The only problem was, the missile had been designed to “see” whole images rather than just single points of infrared radiation like the heat from her engine.

So that Vympel R-84 with its “potato masher” fins had a decision to make: detonate its thirty kilograms of high explosive in the chaff or continue on to Halverson.

With her breath held, she watched as the missile penetrated the chaff cloud—

And kept on coming.

She cursed, fired up the engine, then started straight for the cargo planes still glowing in her multifunction display.

Okay, steady. Okay.

She pressed a finger against the touch screen, viewing a much clearer, close-up image of the nearest aircraft. She tapped another button, and target designation and weapons status imagery appeared in her HMD. She closed in, the target now being automatically tracked, the crosshairs in her visor locking on the AN-130.

If I get taken out of the fight, I’m bringing a couple of you with me.

She tightened her fist, pressed the button.

Missile away. She pressed again. Missile #2 streaked off a second behind the first.

The radar alarm was still going off.

And there it was, a glowing dot.
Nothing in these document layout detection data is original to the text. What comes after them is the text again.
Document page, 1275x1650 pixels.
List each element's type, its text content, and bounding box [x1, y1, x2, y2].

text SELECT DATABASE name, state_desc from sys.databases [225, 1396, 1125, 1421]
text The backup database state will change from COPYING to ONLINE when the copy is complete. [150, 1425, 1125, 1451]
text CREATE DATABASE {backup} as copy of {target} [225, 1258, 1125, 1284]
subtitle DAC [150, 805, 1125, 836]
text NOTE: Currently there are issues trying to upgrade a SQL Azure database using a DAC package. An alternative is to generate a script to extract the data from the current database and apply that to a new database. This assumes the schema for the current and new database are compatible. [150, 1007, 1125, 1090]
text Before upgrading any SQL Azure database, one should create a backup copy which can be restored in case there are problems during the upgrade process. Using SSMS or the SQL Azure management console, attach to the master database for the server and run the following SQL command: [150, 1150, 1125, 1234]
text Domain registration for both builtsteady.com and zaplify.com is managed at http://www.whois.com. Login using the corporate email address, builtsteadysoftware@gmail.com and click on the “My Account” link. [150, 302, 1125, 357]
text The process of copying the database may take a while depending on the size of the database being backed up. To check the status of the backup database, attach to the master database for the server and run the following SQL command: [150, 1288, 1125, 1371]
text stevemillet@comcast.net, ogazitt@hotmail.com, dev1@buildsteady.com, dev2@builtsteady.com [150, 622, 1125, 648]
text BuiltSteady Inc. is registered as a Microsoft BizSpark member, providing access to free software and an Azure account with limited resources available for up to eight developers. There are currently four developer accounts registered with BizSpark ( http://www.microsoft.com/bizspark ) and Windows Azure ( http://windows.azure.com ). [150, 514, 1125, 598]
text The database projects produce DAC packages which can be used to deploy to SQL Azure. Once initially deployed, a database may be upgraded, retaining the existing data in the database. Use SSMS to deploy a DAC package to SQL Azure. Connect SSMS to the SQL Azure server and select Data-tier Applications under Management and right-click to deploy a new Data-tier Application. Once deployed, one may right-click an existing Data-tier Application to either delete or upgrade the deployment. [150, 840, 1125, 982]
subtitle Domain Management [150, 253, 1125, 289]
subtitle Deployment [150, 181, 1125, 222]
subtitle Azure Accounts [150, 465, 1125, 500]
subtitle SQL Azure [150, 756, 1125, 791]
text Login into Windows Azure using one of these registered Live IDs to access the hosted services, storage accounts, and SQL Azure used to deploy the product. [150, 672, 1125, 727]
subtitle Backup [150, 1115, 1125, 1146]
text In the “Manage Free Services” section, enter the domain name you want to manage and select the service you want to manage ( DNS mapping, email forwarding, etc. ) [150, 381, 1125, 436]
You didn’t need a key to the display’s symbols to know what that one meant: death.

“Sapphire, this is Siren, can’t shake my last missile, over.”

“Yes, you can, Siren! Chaff again! Come on!”

Aw, what the hell. She popped more chaff then broke into a diving roll that would have left most nuggets barfing in their helmets.

And what kind of miracle was that? The damned missile took the bait and exploded in a beautiful conflagration, the dark clouds traced by flickering light.